In Apple's SEC filings, it says that its "customers in areas where the Retail segment has opened stores may elect to purchase from the Retail segment stores rather than the Company's preexisting sales channels," but that it believes that "a substantial portion of the Retail segment's net sales is incremental to the Company's total net sales." At the above retail meeting, about 50% of volume was estimated to be incremental; in the past, CFO Fred Anderson has estimated that between a third and a half of the sales are incremental. When Apple launched its stores in 2001, the company publicly said that its goal would be to increase market share with an "ambush" on the other 95% of computer users.
Many dealers, believing that the "ambush" has instead been on their own stores, have been fighting back. Several resellers last year filed a lawsuit against Apple that accused the company of breach of contract, fraud, trade libel, unfair competition, false advertising, misappropriation of trade secrets, intentional interference with prospective economic advantage, and violation of the Song-Beverly Consumer Warranty Act, among other charges. The dealers picketed Apple's shareholders meeting in April and maintain a Web site called TellOnApple.org which summarizes news on the litigation and attempts to "uncover any skeletons that exist at Apple." The dealers also allege that Apple is defrauding shareholders and misleading the public by misrepresenting the profitability of its stores, substantiating their claim with thousands of product invoices that were examined first-hand by Think Secret and raise questions about Apple's accounting practices. Another hot-button issue has been uneven product allocation; many dealers have found themselves losing business because they can't get sufficient quantities of products from Apple. While Apple has asserted that dealers are on a level playing field with the company's own stores, many resellers have found that they have had difficulty getting the new products they were promised by Apple, while nearby Apple retail stores have had significantly greater quantities in stock. Apple's latest dealer contracts state that the uneven product allocation is allowable under the revised terms of the agreement.

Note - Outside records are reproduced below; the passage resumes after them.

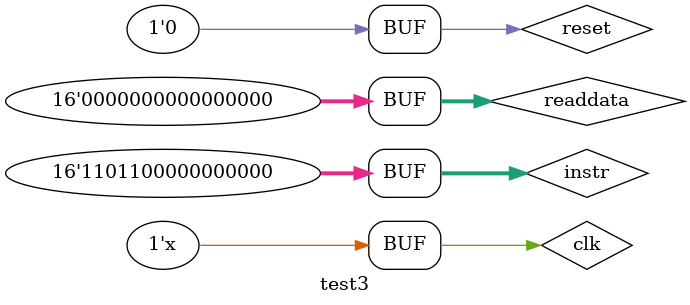
<source format=v>
`timescale 1ns / 1ps

`define HALT		5'b11011
`define IDLE		5'b00000
`define NOP			5'b00001
`define ADD			5'b10000
`define SUB			5'b00011
`define ADDC		5'b00100
`define SUBC		5'b00101
`define OR			5'b00110
`define AND			5'b00111
`define XOR			5'b01000
`define CMP			5'b01001
`define LOAD		5'b10001
`define STORE		5'b10010
`define SLL			5'b01010
`define SRL			5'b01011
`define SLA			5'b01100
`define SRA			5'b01101
`define LDIH		5'b01111
`define ADDI		5'b10011
`define SUBI		5'b01110
`define BZ			5'b10100
`define BNZ			5'b10101
`define BC			5'b10110
`define BNC			5'b10111
`define BN			5'b11000
`define BNN			5'b11001
`define JUMP		5'b00010
`define JMPR		5'b11010
//gr
//gr
`define s0 3'b000
`define s1 3'b001
`define s2 3'b010
`define s3 3'b011
`define s4 3'b100
`define s5 3'b101
`define s6 3'b110
`define s7 3'b111


module test3;

	// Inputs
	reg clk;
	reg reset;
	reg [15:0] instr;
	reg [15:0] readdata;

	// Outputs
	wire [7:0] pc;
	wire memwrite;
	wire [15:0] writedata;
	wire [15:0] aluout;

	// Instantiate the Unit Under Test (UUT)
	mips uut (
		.clk(clk), 
		.reset(reset), 
		.pc(pc), 
		.instr(instr), 
		.memwrite(memwrite), 
		.writedata(writedata), 
		.aluout(aluout), 
		.readdata(readdata)
	);
		
		
	initial begin        
		clk = 0;
		reset = 0;
		instr = 0;
		readdata = 0;
		#5
		
		$display("pc :      instr       :      aluout      :     result       :      rf1         :         rf2      :pcnext");
		$monitor("%h : %b : %b : %b : %b : %b :  %h", 
			uut.pc, uut.instr, uut.dp.aluout, uut.dp.result, uut.dp.rf.rf[1], uut.dp.rf.rf[2], uut.dp.pcnext);
		instr <= 0;
		#10 reset  <= 1;
		#10 reset  <= 0;		
			 instr <= {`ADDI, `s1, 8'b1100_0011};			// 00
		#10 instr <= {`NOP, 11'h0};							// 01	
		#10 instr <= {`ADD, `s0, 1'h0, `s1, 1'h0, `s0};  // 02
		#10 instr <= {`LDIH, `s1, 8'b1001_0110};			//	03
		#10 instr <= {`NOP, 11'h0};							// 04		
		
		#10 instr <= {`SLL, `s2, 1'h0, `s1, 4'h2 }; 					// 05
		#10 instr <= {`NOP, 11'h0};							// 06
		#10 instr <= {`SRL, `s2, 1'h0, `s1, 4'h2 }; 					// 07
		#10 instr <= {`NOP, 11'h0};							// 08
		
		#10 instr <= {`ADD, `s1, 1'h0, `s0, 1'h0, `s0};  // 09
		
		#10 instr <= {`SLA, `s2, 1'h0, `s1, 4'h2 }; 					// 10
		#10 instr <= {`NOP, 11'h0};							// 11
		#10 instr <= {`SRA, `s2, 1'h0, `s1, 4'h2 }; 					// 12
		#10 instr <= {`NOP, 11'h0};							// 13
		
		#10 instr <= {`HALT, 11'h0};							// 14
		
	end
     always #5 clk = ~clk;
endmodule

</source>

At the shareholders meeting, sales chief Tim Cook said that "the indirect channel is very important to us and I don't see that changing." Still, the company's own plans show a clear desire to shift channel business to direct sales, and then close "risky" channels. While the news may not come as a surprise to independent resellers in markets where Apple has opened a store of its own, these early documents paint a different picture for customers and shareholders who have been considering Apple's public statements that it has no intention of going after dealers' business.